▸ **TASK TO CARRY OUT**:
Once the pictures are set aside, reproduce all of the records exactly.
****************************************
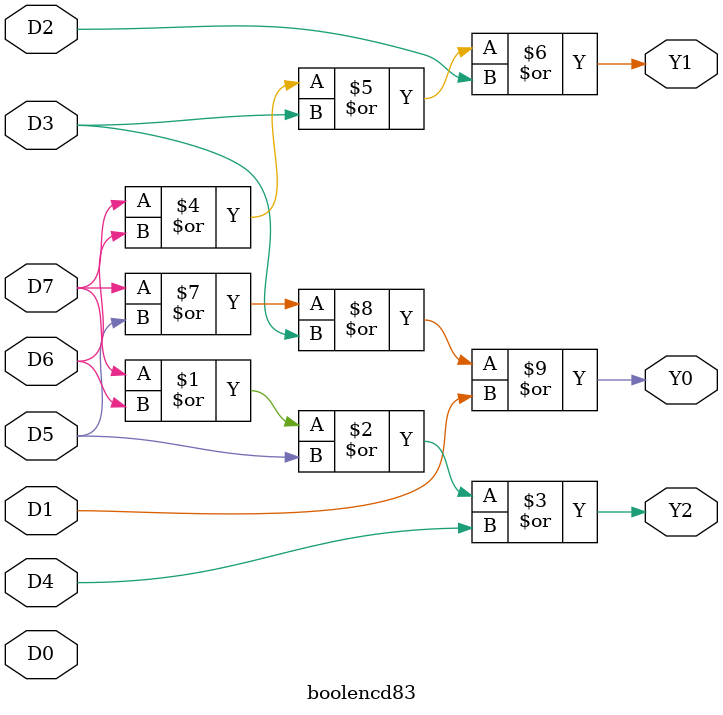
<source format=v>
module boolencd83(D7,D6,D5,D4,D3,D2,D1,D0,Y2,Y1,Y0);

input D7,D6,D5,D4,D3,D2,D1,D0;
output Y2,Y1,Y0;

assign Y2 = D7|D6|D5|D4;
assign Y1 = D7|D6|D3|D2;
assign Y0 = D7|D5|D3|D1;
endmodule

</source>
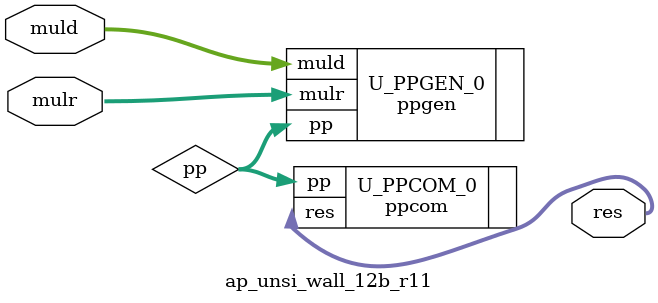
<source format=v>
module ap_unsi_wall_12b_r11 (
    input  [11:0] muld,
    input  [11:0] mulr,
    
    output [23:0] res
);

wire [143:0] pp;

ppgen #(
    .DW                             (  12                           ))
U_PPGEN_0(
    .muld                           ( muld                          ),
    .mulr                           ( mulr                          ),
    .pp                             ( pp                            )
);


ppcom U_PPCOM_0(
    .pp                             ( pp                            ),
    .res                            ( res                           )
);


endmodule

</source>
****************************************
▸ **EXERCISE OUTPUT**:
<source format=v>
module boolencd83(D7,D6,D5,D4,D3,D2,D1,D0,Y2,Y1,Y0);

input D7,D6,D5,D4,D3,D2,D1,D0;
output Y2,Y1,Y0;

assign Y2 = D7|D6|D5|D4;
assign Y1 = D7|D6|D3|D2;
assign Y0 = D7|D5|D3|D1;
endmodule

</source>
<source format=v>
module ap_unsi_wall_12b_r11 (
    input  [11:0] muld,
    input  [11:0] mulr,
    
    output [23:0] res
);

wire [143:0] pp;

ppgen #(
    .DW                             (  12                           ))
U_PPGEN_0(
    .muld                           ( muld                          ),
    .mulr                           ( mulr                          ),
    .pp                             ( pp                            )
);


ppcom U_PPCOM_0(
    .pp                             ( pp                            ),
    .res                            ( res                           )
);


endmodule

</source>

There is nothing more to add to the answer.